Provided information:
◇ ◇ ◇ ◇

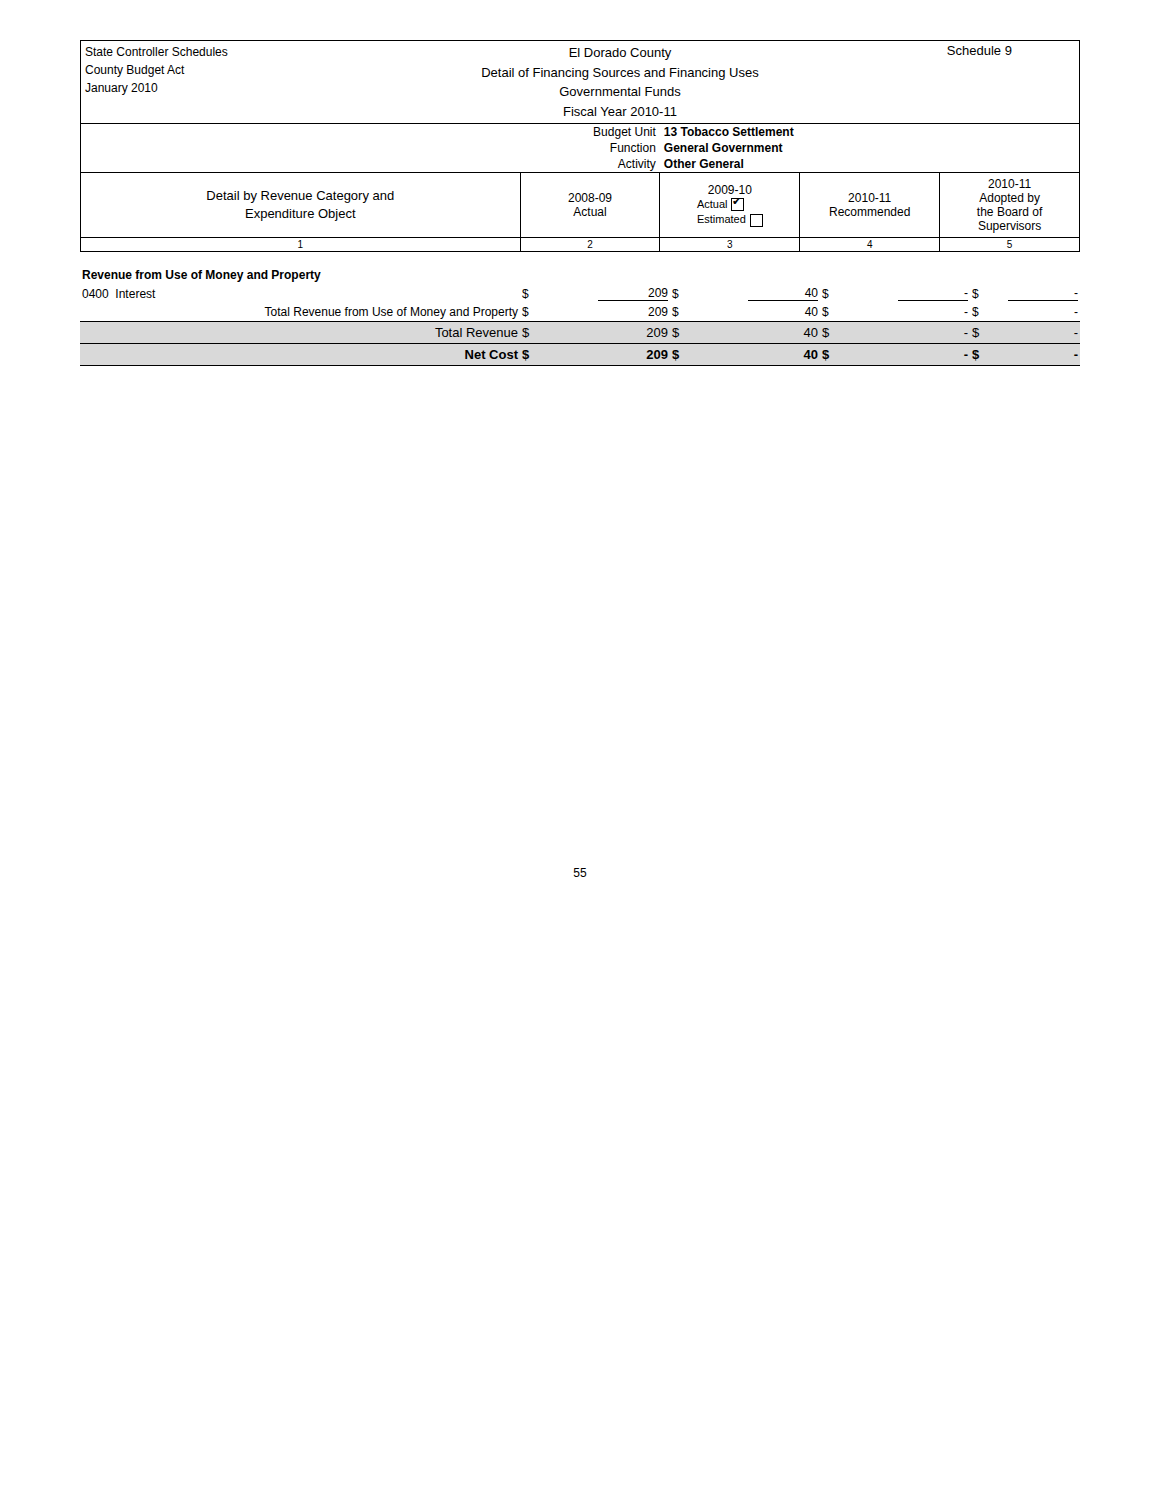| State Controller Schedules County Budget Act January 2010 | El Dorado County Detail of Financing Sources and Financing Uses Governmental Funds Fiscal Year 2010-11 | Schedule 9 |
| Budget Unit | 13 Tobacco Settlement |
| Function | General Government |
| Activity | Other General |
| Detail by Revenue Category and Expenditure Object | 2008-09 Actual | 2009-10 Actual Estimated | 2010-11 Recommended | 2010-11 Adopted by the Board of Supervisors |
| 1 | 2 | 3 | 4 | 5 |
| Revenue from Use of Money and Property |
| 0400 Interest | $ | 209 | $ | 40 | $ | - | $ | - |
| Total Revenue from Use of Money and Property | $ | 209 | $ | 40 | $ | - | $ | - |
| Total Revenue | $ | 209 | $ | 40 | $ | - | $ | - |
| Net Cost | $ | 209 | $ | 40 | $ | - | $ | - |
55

◇ ◇ ◇ ◇

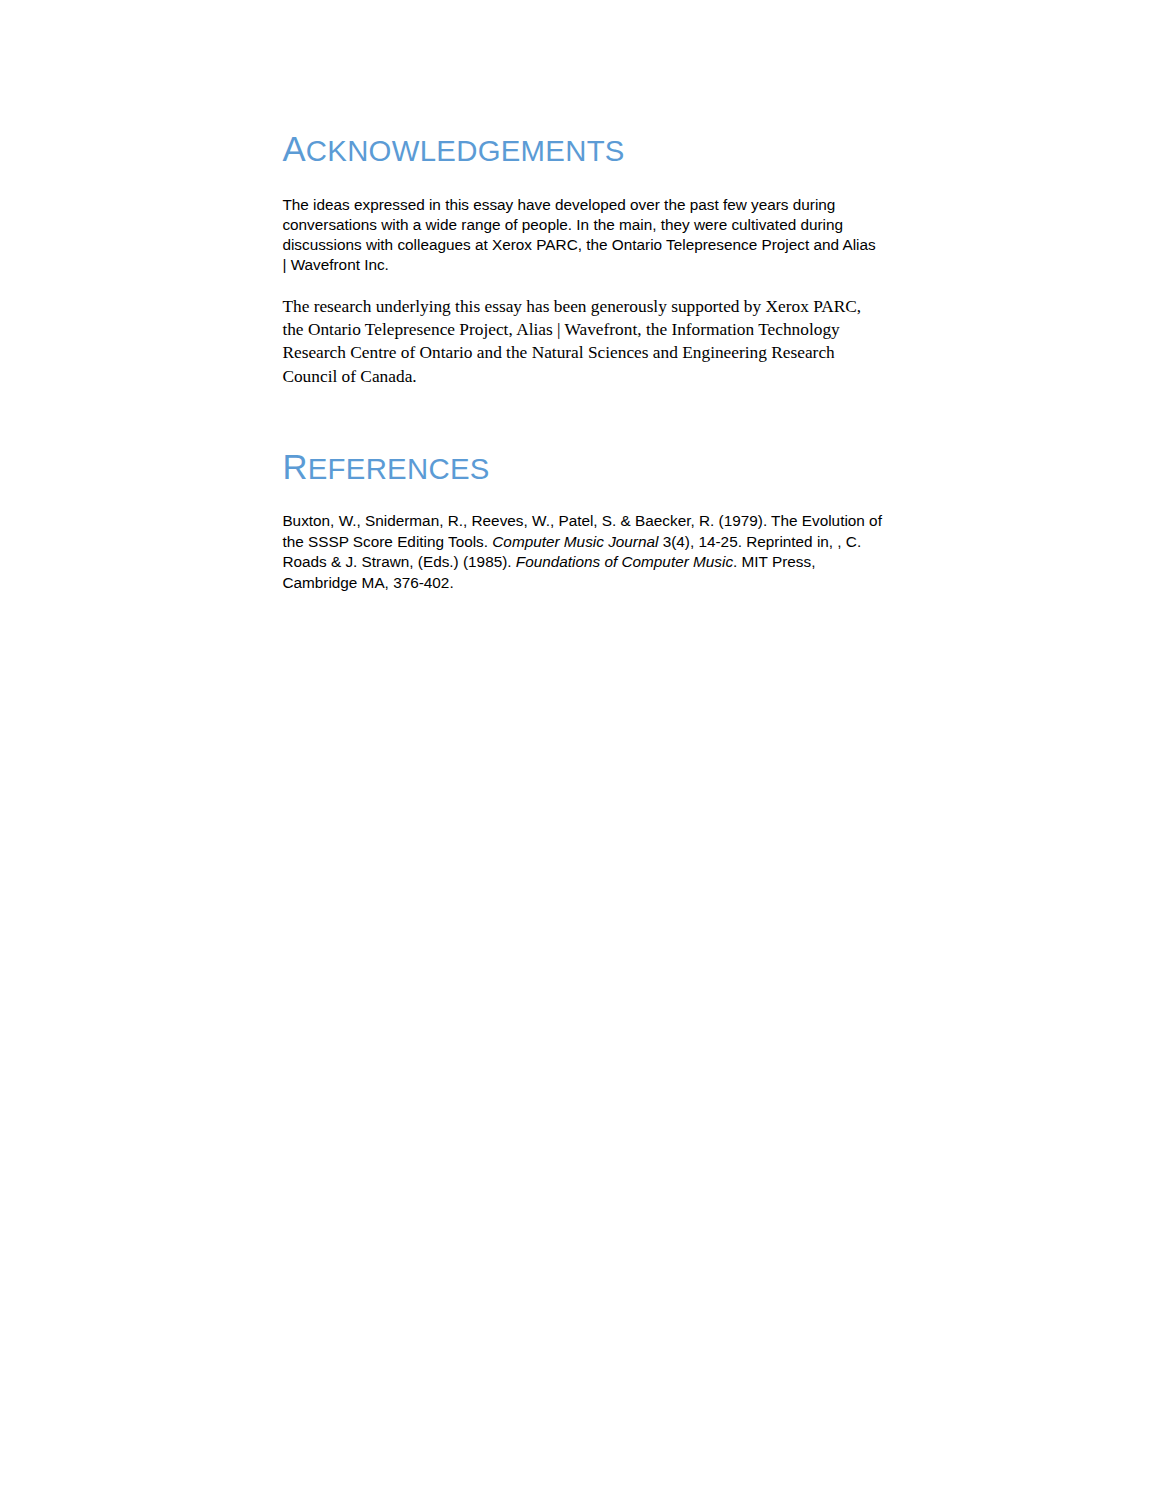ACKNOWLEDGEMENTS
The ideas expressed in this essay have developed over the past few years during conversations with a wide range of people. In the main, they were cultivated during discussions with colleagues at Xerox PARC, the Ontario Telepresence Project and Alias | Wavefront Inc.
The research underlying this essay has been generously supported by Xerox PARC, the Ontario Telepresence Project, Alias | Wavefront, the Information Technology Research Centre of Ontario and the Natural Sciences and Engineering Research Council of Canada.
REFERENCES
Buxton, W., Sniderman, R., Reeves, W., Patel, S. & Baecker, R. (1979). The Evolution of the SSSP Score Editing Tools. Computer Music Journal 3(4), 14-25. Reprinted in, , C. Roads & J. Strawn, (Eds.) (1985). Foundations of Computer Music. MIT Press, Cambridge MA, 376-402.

◇ ◇ ◇ ◇

Word for word, restate the lines of the listing above starting at the line with "General Government |" and ending at the line with "0400 Interest |", and nothing outside them.

Expected answer:
| Function | General Government |
| Activity | Other General |
| Detail by Revenue Category and Expenditure Object | 2008-09 Actual | 2009-10 Actual Estimated | 2010-11 Recommended | 2010-11 Adopted by the Board of Supervisors |
| 1 | 2 | 3 | 4 | 5 |
| Revenue from Use of Money and Property |
| 0400 Interest | $ | 209 | $ | 40 | $ | - | $ | - |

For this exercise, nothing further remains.